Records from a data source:

+-------+

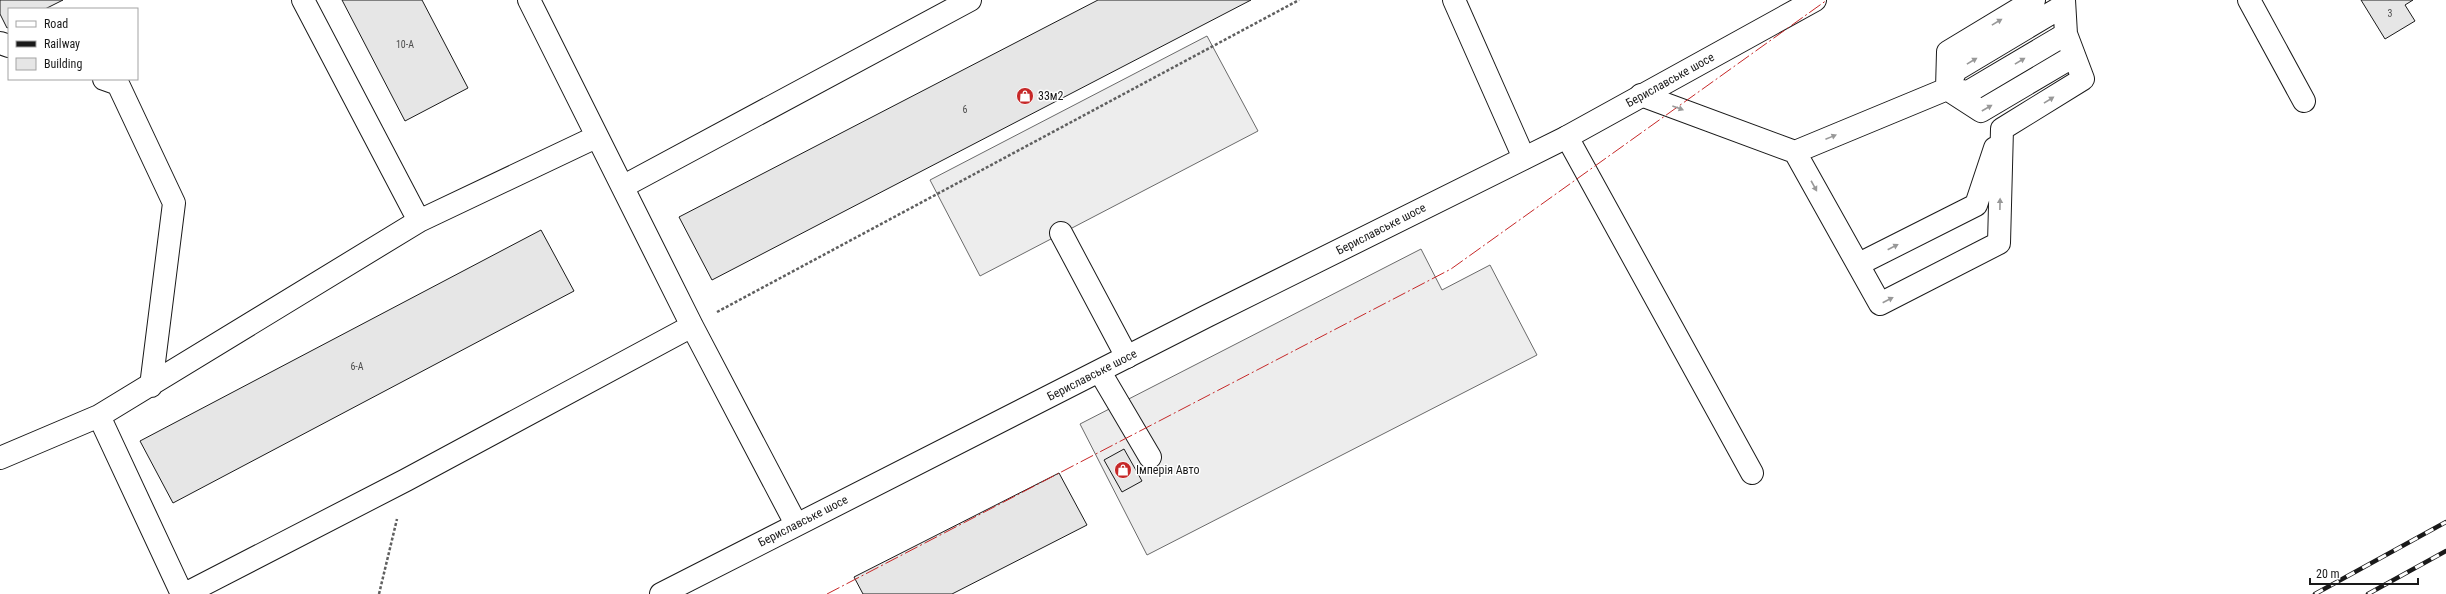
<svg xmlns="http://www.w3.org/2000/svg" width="2446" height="594" viewBox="0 0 2446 594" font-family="'Roboto Condensed',sans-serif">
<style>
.built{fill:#ededed;stroke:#6a6a6a}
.building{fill:#e6e6e6;stroke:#1a1a1a}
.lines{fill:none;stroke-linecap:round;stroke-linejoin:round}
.minor-casing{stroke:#1a1a1a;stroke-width:24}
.major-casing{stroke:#1a1a1a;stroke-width:24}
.path{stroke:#5f5f5f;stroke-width:2.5;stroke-dasharray:3 2;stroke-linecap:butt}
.minor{stroke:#fff;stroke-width:22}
.major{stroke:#fff;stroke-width:22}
.rail-casing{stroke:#1a1a1a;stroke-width:4.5}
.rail{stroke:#fff;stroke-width:3;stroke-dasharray:9;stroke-linecap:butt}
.power{stroke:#c62828;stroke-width:1;stroke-dasharray:14 3 2 3;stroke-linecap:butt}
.oneway{fill:#989898}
.labels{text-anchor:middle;stroke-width:3;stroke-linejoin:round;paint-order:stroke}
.number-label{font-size:10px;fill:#4d4d4d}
.street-label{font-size:12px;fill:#1a1a1a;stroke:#fff}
.poi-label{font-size:12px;fill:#1a1a1a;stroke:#fff;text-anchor:start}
</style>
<rect width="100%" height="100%" fill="#fff"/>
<!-- built -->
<path class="built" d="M1207,36L1258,131L980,276L930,180Z
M1421,249L1442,290L1490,265L1537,355L1147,555L1080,424Z"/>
<!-- building -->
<path class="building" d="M0,0H63L45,9H9V27L7,28L0,14Z
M342,0H422L468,88L405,121Z
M1098,0H1251L712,280L679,217Z
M2361,0H2413L2405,5L2415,21L2385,39Z
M541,230L574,291L173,503L140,441Z
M1124,449L1142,481L1122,492L1104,460Z
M1059,473L1087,525L952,594H863L854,577Z"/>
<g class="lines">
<!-- minor casing -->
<g class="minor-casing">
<path id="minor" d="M303,0L419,221
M529,0L692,326L796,524
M1454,0L1524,158
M2249,0L2304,101
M0,43L9,46
M104,79L118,84L174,203L151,386
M1947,88L1948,52L2034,0
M1947,89L1956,70L2063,6
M1947,89L1968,92L2066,34
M1641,95L1795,152L1880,304L1999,243L2002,129L2083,79L2066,34L2064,0
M1567,137L1752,473
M1795,152L1947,89L1981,111L2074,56
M624,186L970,0
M1061,233L1127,357
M1859,264L1976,205L1995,148
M1100,372L1150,457
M99,416L182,594
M0,458L99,416L419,221L596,137
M185,594L406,480L692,326"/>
</g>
<!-- major casing -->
<g class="major-casing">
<path id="major" d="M661,594L1207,316L1567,137L1815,0"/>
</g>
<!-- path -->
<path class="path" d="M717,312L1299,0
M379,594L397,519"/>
<!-- minor -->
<use href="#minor" class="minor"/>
<!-- major -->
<use href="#major" class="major"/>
<!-- rail casing -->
<g class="rail-casing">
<path id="rail" d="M2315,594L2446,522
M2368,594L2446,551"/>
</g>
<!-- rail -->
<use href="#rail" class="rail"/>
<!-- power -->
<path class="power" d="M827,594L1451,269L1827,0"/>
</g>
<!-- one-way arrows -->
<defs><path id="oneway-solid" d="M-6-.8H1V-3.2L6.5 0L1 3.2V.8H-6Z"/></defs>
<g class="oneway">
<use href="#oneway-solid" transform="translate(1997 22) rotate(-31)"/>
<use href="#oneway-solid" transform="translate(1972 61) rotate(-31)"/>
<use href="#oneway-solid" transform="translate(2020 61) rotate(-31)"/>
<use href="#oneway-solid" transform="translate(2049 100) rotate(-32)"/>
<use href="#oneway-solid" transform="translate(1678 108) rotate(20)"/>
<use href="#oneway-solid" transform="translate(1987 108) rotate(-30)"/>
<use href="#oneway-solid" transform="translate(1831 137) rotate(-22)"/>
<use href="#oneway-solid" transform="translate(1814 186) rotate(61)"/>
<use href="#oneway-solid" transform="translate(2000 204) rotate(-89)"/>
<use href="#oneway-solid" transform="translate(1893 247) rotate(-27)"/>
<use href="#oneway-solid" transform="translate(1888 300) rotate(-27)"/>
</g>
<!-- icons -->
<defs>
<g id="shop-disc" transform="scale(0.9)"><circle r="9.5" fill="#c62828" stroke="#fff"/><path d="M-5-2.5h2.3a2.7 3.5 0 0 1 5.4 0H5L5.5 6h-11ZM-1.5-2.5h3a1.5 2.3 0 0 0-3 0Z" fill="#fff"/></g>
</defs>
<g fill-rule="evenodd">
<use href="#shop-disc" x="1025" y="96"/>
<use href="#shop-disc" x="1123" y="470"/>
</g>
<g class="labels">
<!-- number labels -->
<g class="number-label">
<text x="2390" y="17">3</text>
<text x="405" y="48">10-А</text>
<text x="965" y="113">6</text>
<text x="357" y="370">6-А</text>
</g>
<!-- street labels -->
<g class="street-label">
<text transform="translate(1670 80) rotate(-29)" y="4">Бериславське шосе</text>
<text transform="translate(1381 229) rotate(-27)" y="4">Бериславське шосе</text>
<text transform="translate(1092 375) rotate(-27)" y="4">Бериславське шосе</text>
<text transform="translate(803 521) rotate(-27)" y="4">Бериславське шосе</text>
</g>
<!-- poi labels -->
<g class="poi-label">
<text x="1038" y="100">33м2</text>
<text x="1136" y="474">Імперія Авто</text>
</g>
</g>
<!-- legend -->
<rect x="8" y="8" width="130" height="72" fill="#ffffff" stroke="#a3a3a3"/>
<rect x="16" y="21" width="20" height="6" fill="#ffffff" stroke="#a3a3a3"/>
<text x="44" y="28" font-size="12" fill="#1a1a1a">Road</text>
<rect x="16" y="41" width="20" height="6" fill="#1a1a1a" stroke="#a3a3a3"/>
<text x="44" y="48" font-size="12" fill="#1a1a1a">Railway</text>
<rect x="16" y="58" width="20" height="12" fill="#e6e6e6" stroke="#a3a3a3"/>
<text x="44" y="68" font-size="12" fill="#1a1a1a">Building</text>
<!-- scale -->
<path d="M2310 578v6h108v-6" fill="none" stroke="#1a1a1a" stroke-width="2"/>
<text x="2316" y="578" font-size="12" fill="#1a1a1a" stroke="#ffffff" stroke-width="3" paint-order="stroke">20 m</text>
</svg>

+-------+

▸ DESCRIPTION OF THE TASK:
Filter the records for lines holding the string "none". Copy each one.

▸ REPLY:
.lines{fill:none;stroke-linecap:round;stroke-linejoin:round}
<path d="M2310 578v6h108v-6" fill="none" stroke="#1a1a1a" stroke-width="2"/>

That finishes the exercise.